Shlach Lecha

 

 

The people mourned greatly.  They rose up early in the morning and went up to the top of the mountain, thereby saying: “We are ready to go up in that place which God has described, for we have sinned.”  Moses said, “Why do you now transgress the command of God?  This will not succeed.  Do not go up, for God is not in your midst…The Ark of the covenant of God and Moses did not depart from the camp.  The Amalekites and the Canaanites who dwelt on that mountain came down and they struck them and crushed them all the way to Chormah

14:39 – 45

 

 

Once Moses told them that their efforts to go up the mountain were doomed to failure, their insistence upon doing so became utterly provocative – and the punishment in such cases is swift and harsh.

Sforno (16th Century)

 

 

Since repentance induced by fear, duress, does not wipe the slate clean, the people did not deserve the presence of the holy ark in their midst in the campaign they now planned.  The very fact that they dared to go ahead without it, showed that they still had not appreciated who it was that alone would guarantee their success…

Akedat Yitzchak ( (15th Century)

 

 

 

 

 

Their (the Israelites) inability to go and occupy the land became clearly manifest in the statement: “Let us appoint a leader and let us return to Egypt”, in that weeping that they wept on that night.  Now matters could not be remedied without them accepting what had been imposed on them.  Their words constituted no repentance unless they accepted their sentence, humbled themselves and bore their punishment.  Divine punishment is itself the cure for their ills, the path of repentance.

Nechama Leibowitz (contemporary)

 

Why is this story taken as an added transgression rather than as an act of repentance, the repair, or tikkun, for the major transgression of the desert?...Moses tells them not to ascend themountain to Israel because God is not in their midst.  They are Israel oriented rather than God oriented, committed to occupying a land rather than to fulfilling Divine will.  Indeed, they barely seem to recognize the relationship between the physical soil of Israel and the Divine soul of Israel…Apparently they were completely secular Zionists who may have been committed to the land but were blind to its Divine mission and messages…

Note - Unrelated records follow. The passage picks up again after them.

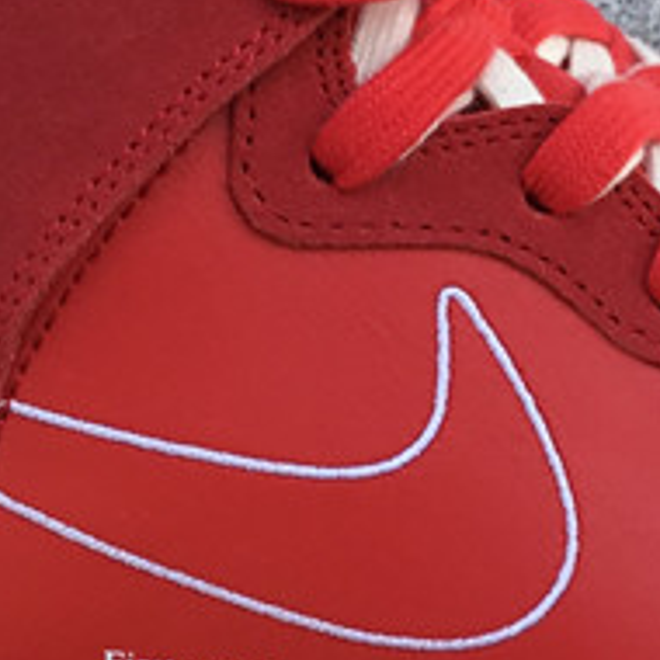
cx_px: 490
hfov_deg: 13.4
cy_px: 707
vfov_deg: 13.2
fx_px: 2804
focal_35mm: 130
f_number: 2.4
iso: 25
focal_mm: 3.3
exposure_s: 1/359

Shlomo Riskin (contemporary)

 

The Baal Shem Tov reads the last five words of Chapter 14, verse 40 as one phrase:  “We don’t think that we did anything wrong.  All we concede is that God thinks that what we did was wrong.” …If we sin against God, we can ask God to forgive us.  If we sin against an individual, we can apologize and try to make up for it in some way.  But if we commit a sin against the Jewish people, we cannot ever do teshuvah.  Even if we truly repent and want to atone for such sin, we cannot ever fully do so.